## [AIM OF THE TASK]
Output the records word for word, from the first line through the line containing "Аккумулятор автомобильный", including that line.
======== MATERIAL SUPPLIED ========
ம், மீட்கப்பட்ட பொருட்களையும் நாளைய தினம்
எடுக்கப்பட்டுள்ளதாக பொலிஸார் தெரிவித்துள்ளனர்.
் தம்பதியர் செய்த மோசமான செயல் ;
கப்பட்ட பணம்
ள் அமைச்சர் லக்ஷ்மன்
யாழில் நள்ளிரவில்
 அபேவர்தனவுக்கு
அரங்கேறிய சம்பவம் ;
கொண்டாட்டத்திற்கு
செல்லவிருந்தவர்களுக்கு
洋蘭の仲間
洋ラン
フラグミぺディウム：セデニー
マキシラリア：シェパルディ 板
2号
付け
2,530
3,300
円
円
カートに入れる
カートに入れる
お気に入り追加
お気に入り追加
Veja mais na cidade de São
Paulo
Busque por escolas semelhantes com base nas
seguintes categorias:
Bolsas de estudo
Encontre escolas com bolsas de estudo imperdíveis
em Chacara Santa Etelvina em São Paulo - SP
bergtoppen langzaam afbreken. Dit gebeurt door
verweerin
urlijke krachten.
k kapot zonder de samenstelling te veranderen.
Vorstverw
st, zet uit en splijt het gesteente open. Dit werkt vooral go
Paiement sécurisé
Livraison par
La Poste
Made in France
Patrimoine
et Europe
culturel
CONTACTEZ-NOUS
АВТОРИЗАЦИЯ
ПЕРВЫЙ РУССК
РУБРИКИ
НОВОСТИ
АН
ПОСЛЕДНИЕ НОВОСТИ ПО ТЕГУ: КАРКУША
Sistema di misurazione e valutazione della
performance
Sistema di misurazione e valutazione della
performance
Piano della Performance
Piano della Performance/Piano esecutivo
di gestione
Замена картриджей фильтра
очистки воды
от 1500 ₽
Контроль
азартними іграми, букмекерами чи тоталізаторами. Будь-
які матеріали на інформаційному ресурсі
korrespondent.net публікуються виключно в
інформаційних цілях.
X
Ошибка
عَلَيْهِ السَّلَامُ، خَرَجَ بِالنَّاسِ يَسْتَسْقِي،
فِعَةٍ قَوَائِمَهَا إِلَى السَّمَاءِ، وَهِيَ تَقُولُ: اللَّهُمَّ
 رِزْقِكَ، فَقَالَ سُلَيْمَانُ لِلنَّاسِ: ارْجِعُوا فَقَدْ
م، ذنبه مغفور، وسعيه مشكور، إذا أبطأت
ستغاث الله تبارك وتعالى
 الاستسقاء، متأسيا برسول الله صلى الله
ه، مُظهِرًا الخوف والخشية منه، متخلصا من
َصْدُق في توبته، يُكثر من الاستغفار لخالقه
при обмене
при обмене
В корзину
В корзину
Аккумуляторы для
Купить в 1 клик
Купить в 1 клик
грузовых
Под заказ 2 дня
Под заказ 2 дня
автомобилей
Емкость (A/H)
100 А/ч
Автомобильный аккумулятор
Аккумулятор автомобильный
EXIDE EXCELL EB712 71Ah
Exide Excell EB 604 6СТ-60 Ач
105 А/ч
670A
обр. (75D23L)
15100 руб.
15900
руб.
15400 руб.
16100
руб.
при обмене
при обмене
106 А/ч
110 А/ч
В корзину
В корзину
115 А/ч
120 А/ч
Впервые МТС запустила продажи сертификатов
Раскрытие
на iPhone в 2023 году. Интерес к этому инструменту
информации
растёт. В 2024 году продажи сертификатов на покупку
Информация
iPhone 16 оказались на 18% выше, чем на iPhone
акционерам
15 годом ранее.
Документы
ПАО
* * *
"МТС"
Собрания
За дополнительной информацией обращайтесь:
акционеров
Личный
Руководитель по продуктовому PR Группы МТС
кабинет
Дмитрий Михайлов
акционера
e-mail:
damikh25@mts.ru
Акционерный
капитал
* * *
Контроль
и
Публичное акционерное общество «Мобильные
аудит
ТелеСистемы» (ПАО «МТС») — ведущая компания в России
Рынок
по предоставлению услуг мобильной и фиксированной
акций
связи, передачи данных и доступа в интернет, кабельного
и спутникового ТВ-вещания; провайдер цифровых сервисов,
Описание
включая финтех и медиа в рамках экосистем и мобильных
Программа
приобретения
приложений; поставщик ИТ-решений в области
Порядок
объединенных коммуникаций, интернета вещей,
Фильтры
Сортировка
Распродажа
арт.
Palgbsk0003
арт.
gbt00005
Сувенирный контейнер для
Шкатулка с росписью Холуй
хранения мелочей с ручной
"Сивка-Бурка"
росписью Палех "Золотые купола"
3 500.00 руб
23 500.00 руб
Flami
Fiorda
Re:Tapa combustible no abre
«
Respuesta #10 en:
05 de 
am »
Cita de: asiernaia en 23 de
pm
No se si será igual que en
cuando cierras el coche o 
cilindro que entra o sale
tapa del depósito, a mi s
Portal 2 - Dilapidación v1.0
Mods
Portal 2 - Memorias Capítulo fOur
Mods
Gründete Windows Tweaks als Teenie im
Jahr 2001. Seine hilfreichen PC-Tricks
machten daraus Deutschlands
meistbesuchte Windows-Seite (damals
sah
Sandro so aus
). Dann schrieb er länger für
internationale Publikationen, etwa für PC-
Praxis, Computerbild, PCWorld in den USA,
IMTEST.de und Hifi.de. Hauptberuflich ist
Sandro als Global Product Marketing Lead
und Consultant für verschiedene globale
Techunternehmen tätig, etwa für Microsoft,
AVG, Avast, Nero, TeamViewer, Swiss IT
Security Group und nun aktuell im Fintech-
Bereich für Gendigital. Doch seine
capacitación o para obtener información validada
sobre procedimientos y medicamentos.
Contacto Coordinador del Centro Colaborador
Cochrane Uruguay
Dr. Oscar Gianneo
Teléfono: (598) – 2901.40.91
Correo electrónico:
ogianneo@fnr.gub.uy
========
## [RESULT OF THIS EXERCISE]
ம், மீட்கப்பட்ட பொருட்களையும் நாளைய தினம்
எடுக்கப்பட்டுள்ளதாக பொலிஸார் தெரிவித்துள்ளனர்.
் தம்பதியர் செய்த மோசமான செயல் ;
கப்பட்ட பணம்
ள் அமைச்சர் லக்ஷ்மன்
யாழில் நள்ளிரவில்
 அபேவர்தனவுக்கு
அரங்கேறிய சம்பவம் ;
கொண்டாட்டத்திற்கு
செல்லவிருந்தவர்களுக்கு
洋蘭の仲間
洋ラン
フラグミぺディウム：セデニー
マキシラリア：シェパルディ 板
2号
付け
2,530
3,300
円
円
カートに入れる
カートに入れる
お気に入り追加
お気に入り追加
Veja mais na cidade de São
Paulo
Busque por escolas semelhantes com base nas
seguintes categorias:
Bolsas de estudo
Encontre escolas com bolsas de estudo imperdíveis
em Chacara Santa Etelvina em São Paulo - SP
bergtoppen langzaam afbreken. Dit gebeurt door
verweerin
urlijke krachten.
k kapot zonder de samenstelling te veranderen.
Vorstverw
st, zet uit en splijt het gesteente open. Dit werkt vooral go
Paiement sécurisé
Livraison par
La Poste
Made in France
Patrimoine
et Europe
culturel
CONTACTEZ-NOUS
АВТОРИЗАЦИЯ
ПЕРВЫЙ РУССК
РУБРИКИ
НОВОСТИ
АН
ПОСЛЕДНИЕ НОВОСТИ ПО ТЕГУ: КАРКУША
Sistema di misurazione e valutazione della
performance
Sistema di misurazione e valutazione della
performance
Piano della Performance
Piano della Performance/Piano esecutivo
di gestione
Замена картриджей фильтра
очистки воды
от 1500 ₽
Контроль
азартними іграми, букмекерами чи тоталізаторами. Будь-
які матеріали на інформаційному ресурсі
korrespondent.net публікуються виключно в
інформаційних цілях.
X
Ошибка
عَلَيْهِ السَّلَامُ، خَرَجَ بِالنَّاسِ يَسْتَسْقِي،
فِعَةٍ قَوَائِمَهَا إِلَى السَّمَاءِ، وَهِيَ تَقُولُ: اللَّهُمَّ
 رِزْقِكَ، فَقَالَ سُلَيْمَانُ لِلنَّاسِ: ارْجِعُوا فَقَدْ
م، ذنبه مغفور، وسعيه مشكور، إذا أبطأت
ستغاث الله تبارك وتعالى
 الاستسقاء، متأسيا برسول الله صلى الله
ه، مُظهِرًا الخوف والخشية منه، متخلصا من
َصْدُق في توبته، يُكثر من الاستغفار لخالقه
при обмене
при обмене
В корзину
В корзину
Аккумуляторы для
Купить в 1 клик
Купить в 1 клик
грузовых
Под заказ 2 дня
Под заказ 2 дня
автомобилей
Емкость (A/H)
100 А/ч
Автомобильный аккумулятор
Аккумулятор автомобильный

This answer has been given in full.